Practical Applications

The concepts and calculations discussed in this article have numerous practical applications in various fields:

• Electrostatic Devices: Devices like electrostatic precipitators, used for removing particulate matter from exhaust gases, rely on the principles of electric fields and forces to charge and collect particles.
• Particle Accelerators: Particle accelerators use electric fields to accelerate charged particles to high speeds for scientific research. Understanding the electric field distribution is crucial for designing and operating these accelerators.
• Electronics: Electric fields play a critical role in the functioning of electronic components such as capacitors, transistors, and integrated circuits. The performance of these devices depends on the precise control and manipulation of electric fields.
• Medical Imaging: Techniques like electrocardiography (ECG) and electroencephalography (EEG) rely on detecting and interpreting electric potentials generated by the human body. These potentials are related to the electric fields produced by the electrical activity of the heart and brain.

Conclusion

Determining the electric field intensity and the forces between charges is a fundamental aspect of electromagnetism. This article demonstrated a step-by-step approach to calculating the electric field at the midpoint between two point charges and the force on a third charge placed at that point. By applying Coulomb's law and the superposition principle, we were able to solve the problem and gain insights into the behavior of electric fields and forces. The concepts discussed are not only essential for academic understanding but also have significant practical implications in various technological applications. A thorough understanding of electrostatics is crucial for anyone studying physics, engineering, or related fields. Through problems like this, we reinforce the theoretical knowledge and enhance our ability to apply these concepts in practical scenarios.

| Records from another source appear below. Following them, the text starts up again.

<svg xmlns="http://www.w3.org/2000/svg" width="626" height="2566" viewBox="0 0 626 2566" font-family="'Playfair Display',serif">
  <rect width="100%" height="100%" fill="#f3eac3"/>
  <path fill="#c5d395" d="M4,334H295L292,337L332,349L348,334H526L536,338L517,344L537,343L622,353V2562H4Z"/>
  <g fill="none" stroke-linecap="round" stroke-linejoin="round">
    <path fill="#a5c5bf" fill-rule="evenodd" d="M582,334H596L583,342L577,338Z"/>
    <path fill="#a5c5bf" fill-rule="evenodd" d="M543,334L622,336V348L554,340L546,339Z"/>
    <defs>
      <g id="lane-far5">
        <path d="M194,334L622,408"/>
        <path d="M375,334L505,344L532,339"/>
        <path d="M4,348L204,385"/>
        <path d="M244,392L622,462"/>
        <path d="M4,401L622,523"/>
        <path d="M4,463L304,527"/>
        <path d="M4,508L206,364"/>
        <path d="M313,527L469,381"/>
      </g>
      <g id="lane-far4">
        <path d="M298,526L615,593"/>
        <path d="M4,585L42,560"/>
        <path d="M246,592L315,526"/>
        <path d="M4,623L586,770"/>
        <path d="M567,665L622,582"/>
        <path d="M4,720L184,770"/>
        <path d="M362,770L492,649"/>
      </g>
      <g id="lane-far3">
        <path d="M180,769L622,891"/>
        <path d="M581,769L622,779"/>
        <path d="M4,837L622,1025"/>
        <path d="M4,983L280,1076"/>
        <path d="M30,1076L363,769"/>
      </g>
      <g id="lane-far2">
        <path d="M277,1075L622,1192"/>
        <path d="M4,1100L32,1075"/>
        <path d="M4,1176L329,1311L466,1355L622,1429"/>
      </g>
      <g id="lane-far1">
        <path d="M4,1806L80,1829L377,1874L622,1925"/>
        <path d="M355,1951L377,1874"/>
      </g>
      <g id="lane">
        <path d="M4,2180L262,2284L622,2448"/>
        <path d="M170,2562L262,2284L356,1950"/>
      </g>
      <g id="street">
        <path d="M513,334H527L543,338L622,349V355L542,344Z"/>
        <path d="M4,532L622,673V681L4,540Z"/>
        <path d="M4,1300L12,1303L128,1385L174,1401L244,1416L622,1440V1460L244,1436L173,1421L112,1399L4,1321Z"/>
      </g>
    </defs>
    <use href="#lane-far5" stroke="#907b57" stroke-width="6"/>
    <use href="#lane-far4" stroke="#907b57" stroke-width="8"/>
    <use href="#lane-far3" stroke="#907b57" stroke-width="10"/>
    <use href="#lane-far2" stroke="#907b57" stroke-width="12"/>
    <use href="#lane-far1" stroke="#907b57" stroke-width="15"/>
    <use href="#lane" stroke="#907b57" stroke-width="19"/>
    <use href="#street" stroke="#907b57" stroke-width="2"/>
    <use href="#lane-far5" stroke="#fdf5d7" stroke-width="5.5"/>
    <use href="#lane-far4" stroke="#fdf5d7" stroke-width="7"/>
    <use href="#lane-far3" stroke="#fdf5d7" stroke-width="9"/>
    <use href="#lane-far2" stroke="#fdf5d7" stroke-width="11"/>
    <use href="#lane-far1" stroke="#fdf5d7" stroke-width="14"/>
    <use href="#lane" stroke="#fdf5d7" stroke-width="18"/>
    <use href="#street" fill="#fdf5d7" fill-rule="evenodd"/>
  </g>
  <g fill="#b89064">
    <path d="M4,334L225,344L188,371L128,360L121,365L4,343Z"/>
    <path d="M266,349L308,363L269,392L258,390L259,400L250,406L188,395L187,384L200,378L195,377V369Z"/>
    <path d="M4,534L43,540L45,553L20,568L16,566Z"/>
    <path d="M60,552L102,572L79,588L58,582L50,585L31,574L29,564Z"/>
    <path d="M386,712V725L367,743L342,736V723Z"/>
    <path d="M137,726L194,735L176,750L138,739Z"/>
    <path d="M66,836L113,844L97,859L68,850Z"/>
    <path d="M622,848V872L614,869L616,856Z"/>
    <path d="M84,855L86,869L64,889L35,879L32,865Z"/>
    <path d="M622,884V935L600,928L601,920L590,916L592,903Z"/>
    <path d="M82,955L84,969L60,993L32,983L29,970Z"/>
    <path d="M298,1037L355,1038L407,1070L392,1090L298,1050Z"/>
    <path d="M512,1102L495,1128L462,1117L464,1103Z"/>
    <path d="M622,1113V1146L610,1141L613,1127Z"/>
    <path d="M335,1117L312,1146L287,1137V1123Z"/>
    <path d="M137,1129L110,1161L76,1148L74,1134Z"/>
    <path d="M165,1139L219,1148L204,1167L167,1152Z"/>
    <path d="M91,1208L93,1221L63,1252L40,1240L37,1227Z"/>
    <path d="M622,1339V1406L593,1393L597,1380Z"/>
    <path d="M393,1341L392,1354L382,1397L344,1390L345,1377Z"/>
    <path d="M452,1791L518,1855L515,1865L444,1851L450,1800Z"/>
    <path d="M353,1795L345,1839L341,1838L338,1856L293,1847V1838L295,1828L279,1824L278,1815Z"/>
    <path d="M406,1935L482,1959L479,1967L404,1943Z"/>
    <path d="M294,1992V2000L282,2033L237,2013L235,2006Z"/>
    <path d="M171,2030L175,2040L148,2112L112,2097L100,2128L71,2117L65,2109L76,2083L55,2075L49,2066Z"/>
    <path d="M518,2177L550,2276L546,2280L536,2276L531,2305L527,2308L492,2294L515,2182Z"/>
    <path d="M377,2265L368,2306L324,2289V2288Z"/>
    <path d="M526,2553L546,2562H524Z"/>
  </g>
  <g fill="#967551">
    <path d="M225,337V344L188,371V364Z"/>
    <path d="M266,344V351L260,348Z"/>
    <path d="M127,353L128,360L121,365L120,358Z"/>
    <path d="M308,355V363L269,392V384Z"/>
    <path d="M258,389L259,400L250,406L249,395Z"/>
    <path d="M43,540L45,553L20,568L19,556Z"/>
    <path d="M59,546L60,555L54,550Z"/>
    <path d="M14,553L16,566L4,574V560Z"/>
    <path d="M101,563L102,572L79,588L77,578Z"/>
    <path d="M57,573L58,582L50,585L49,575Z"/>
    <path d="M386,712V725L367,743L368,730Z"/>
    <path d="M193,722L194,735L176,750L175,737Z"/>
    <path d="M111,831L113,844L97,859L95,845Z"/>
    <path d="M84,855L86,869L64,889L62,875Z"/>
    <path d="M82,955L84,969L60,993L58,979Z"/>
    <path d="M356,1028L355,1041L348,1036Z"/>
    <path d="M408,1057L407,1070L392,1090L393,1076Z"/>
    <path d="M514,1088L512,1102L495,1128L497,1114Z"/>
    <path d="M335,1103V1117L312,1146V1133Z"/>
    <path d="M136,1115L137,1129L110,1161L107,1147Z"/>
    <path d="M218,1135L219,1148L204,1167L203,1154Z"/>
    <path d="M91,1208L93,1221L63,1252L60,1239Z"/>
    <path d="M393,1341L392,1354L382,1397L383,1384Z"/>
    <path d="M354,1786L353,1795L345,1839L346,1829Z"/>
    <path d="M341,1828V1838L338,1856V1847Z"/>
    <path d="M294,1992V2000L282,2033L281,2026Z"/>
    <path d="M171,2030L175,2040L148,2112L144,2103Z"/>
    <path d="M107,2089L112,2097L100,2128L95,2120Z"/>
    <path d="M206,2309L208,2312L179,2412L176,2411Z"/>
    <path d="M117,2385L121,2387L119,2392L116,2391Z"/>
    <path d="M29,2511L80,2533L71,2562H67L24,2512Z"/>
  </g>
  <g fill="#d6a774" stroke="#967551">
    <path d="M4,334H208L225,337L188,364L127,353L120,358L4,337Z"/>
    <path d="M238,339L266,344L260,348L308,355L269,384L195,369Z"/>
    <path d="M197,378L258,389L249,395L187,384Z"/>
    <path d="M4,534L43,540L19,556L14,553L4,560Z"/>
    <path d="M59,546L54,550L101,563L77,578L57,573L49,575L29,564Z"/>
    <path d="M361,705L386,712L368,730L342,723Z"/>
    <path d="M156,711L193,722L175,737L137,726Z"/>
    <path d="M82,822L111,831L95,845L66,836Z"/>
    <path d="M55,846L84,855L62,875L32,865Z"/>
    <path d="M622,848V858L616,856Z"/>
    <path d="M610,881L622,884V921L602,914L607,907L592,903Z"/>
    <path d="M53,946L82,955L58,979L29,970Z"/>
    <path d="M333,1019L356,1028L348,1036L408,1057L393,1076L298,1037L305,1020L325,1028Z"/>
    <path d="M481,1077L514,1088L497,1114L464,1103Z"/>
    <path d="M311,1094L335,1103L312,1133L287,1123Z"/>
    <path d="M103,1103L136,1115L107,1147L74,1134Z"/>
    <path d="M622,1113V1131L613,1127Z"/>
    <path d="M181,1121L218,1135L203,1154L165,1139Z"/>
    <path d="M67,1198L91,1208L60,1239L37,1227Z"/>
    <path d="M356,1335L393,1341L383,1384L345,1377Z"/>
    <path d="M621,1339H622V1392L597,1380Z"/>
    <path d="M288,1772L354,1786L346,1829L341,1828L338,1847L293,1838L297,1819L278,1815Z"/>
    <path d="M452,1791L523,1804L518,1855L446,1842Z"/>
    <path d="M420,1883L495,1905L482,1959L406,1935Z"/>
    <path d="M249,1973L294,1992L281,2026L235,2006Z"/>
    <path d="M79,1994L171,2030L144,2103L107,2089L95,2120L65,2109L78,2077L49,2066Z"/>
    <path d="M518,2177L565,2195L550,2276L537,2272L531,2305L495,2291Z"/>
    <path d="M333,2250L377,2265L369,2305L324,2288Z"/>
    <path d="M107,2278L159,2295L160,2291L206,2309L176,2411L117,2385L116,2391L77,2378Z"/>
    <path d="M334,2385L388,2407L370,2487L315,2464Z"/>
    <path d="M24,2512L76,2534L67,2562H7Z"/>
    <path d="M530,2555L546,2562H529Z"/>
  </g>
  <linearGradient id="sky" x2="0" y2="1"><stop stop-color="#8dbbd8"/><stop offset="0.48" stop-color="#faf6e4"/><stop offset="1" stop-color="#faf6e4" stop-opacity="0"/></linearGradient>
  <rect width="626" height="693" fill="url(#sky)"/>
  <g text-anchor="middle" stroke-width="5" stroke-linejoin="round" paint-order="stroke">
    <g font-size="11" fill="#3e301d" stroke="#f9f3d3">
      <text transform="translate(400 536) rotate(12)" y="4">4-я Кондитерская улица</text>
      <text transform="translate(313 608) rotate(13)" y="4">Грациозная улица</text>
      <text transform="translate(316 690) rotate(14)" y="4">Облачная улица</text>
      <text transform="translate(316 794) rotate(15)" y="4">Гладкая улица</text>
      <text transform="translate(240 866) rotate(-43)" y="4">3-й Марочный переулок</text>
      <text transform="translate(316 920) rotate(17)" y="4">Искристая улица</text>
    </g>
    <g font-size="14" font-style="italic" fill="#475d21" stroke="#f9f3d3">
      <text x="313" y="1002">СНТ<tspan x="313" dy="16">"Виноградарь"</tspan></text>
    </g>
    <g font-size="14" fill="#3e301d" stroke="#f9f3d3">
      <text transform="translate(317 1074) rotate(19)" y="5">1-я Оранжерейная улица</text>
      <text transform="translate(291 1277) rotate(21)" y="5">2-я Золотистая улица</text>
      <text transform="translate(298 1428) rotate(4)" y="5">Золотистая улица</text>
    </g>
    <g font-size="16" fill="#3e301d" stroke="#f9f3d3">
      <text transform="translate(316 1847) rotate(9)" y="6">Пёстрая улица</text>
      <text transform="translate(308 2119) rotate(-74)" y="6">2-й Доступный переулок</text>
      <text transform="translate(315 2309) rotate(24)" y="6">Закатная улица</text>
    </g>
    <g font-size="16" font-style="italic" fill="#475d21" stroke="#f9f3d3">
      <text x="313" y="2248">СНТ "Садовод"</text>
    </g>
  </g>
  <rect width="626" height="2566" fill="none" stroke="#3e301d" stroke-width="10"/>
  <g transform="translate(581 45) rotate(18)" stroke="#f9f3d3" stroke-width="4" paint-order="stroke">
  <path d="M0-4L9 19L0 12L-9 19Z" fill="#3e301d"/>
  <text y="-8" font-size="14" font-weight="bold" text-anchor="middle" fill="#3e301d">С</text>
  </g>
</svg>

The study of electric fields and forces is a cornerstone of electromagnetism, with far-reaching implications across science and technology. By mastering the fundamental principles and problem-solving techniques, we can unlock a deeper understanding of the physical world and contribute to advancements in various fields. This article serves as a guide to the practical application of these concepts, encouraging readers to explore further and delve into the fascinating realm of electromagnetics.